Connect to Your Data
The connector is an in-built free tool that makes it easy to connect various data sources to a vector database. This guide will explain the concept of a connector and provide instructions on how to create and manage connectors in Zilliz Cloud Pipelines.
Understanding Connectors
A connector is a tool for ingesting data to Zilliz Cloud from various data sources, including Object Storage, Kafka (coming soon) and more. Taking object storage connector as an example, a connector can monitor a directory in object storage bucket and sync files such as PDFs and HTMLs to Zilliz Cloud Pipelines, so that they can be converted to vector representation and stored in vector database for search. With ingestion and deletion pipelines, the files and their vector representation in Zilliz Cloud are kept in sync. Any addition or removal of files in the object storage will be mapped to the vector database collection.
Why use a connector?
-
Real-time Data Ingestion
Effortlessly ingest and index data in real-time, guaranteeing that the freshest content is instantly accessible for all search inquiries.
-
Scalable and Adaptive
Easily scale up your data ingestion pipeline with zero DevOps hassle. The adaptive connectors seamlessly handle fluctuating traffic loads, ensuring smooth scalability.
-
Search Index Kept in Sync With Heterogeneous Sources
Automatically sync the addition and deletion of documents to the search index. Moreover, fuse all common types of data source (coming soon).
-
Observability
Gain insight into your dataflow with detailed logging, ensuring transparency and detecting any anomalies that may arise.
Create Connector
Zilliz Cloud Pipelines provides flexible options when you create a connector. Once a connector is created, it will periodically scan your data sources and ingest data into your vector database at regular intervals.
Prerequisites
-
Ensure you have created a collection.
-
Ensure the created collection has a doc ingestion pipeline and deletion pipeline(s).
Currently, Zilliz Cloud Connector only supports processing doc data.
Procedures
-
Navigate to your project. Click on Pipelines from the navigation panel. Then switch to the Connectors tab. Click + Connectors.
-
Link to your data source.
-
Set up the basic information of the connector.
Parameter
Description
Connector Name
The name of the connector to create.
Description (optional)
The description of the connector.
-
Configure the data source information.
Parameter
Description
Object Storage Service
Select the object storage service of your data source. Available options include:
AWS S3
Google Cloud Storage.
Bucket URL
Provide the bucket URL used for accessing your source data. Please make sure you enter the URL of a file directory instead of a specific file. In addition, root directory is not supported.

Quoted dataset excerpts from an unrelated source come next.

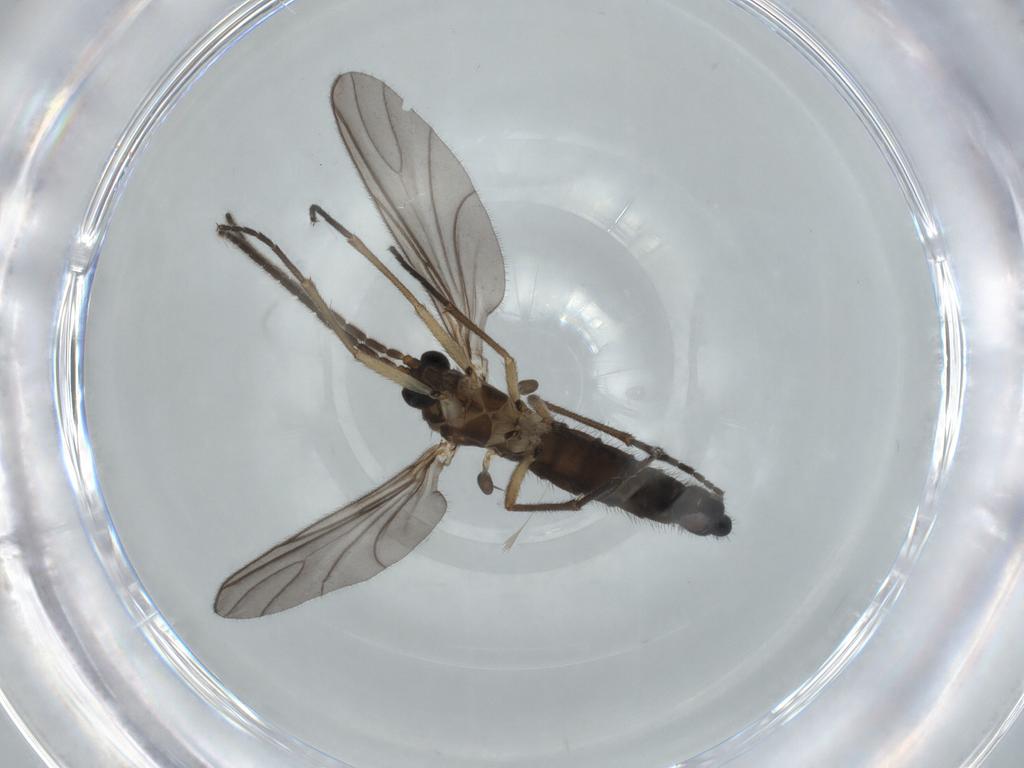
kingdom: Animalia
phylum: Arthropoda
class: Insecta
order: Diptera
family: Sciaridae
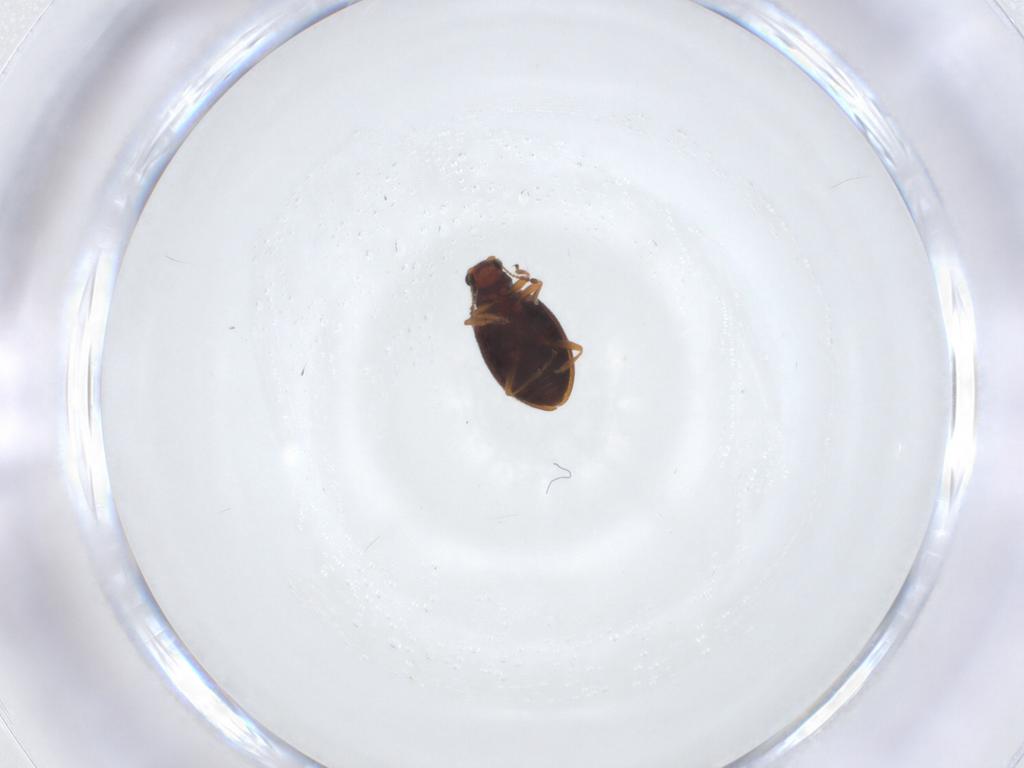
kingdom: Animalia
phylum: Arthropoda
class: Insecta
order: Coleoptera
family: Latridiidae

To learn more about how to obtain the URL, please refer to:
Access Keys for authorization (optional)
Provide the following information for authorization if necessary:
For AWS S3, please provide the access key and secret key.
For Google Cloud Storage, please provide the access key ID and secret access key.
Click Link and Continue to proceed to the next step.
📘NotesZilliz Cloud will verify the connection to your data source before moving to the next step.
-
-
Add target Pipelines.
First, choose a target cluster, then a collection with one ingestion pipeline and deletion pipeline(s). The target ingestion pipeline should only have an INDEX_DOC function. If multiple deletion pipelines are available, select the appropriate one manually.
📘NotesThis step can be skipped and completed later before initiating a scan.
-
Choose whether to enable auto scan.
-
When it is disabled, you will need to manually trigger a scan if there are any updates to the source data.
-
When it is enabled, Zilliz Cloud will periodically scan the data source and sync the file addition/deletion to vector database collection through the designated ingestion/deletion pipelines. You will need to set up the auto scan schedule.
Parameter
Description
Frequency
Set how often the system performs scans.
Daily: Choose any number from 1 to 7.
Hourly: Options are 1, 6, 12, or 18 hours.
Next Run at
Specify the time for the next scan. The time zone is consistent with the system time zone in organization settings.
-
-
Click Create.
Manage Connector
Managing connectors efficiently is integral to maintaining a smooth data integration process. This guide provides detailed instructions on how to manage connectors.
Enable or disable a connector
-
Locate the connector you want to manage.
-
Click ... under Actions.
-
Choose Enable or Disable.
To activate a connector, ensure the target pipelines are configured.
Trigger a manual scan
Perform a manual scan if the auto scan feature is off.
Click "..." under Actions next to the target connector, then click Scan.
Ensure the connector is enabled before initiating a manual scan.
Configure a connector
You can modify the following settings of a connector:
-
Storage bucket access credentials:
-
(For AWS S3) access key and secret key
-
(For Google Cloud Storage) access key ID and secret access key
-
-
Auto scan schedule. For more information, refer to step 4 in the procedure for creating connectors.
Drop a connector
You can drop a connector if it is no longer necessary.
The connector must be disabled before being dropped.
View connector logs
Monitor connector activities and troubleshoot issues:
-
Access the connector's activity page to view logs.
-
An
abnormal
status indicates an error. Click the "?" icon next to the status for detailed error messages.
View related connectors in a pipeline
To view all the linked connectors in a pipeline, please check the pipeline details.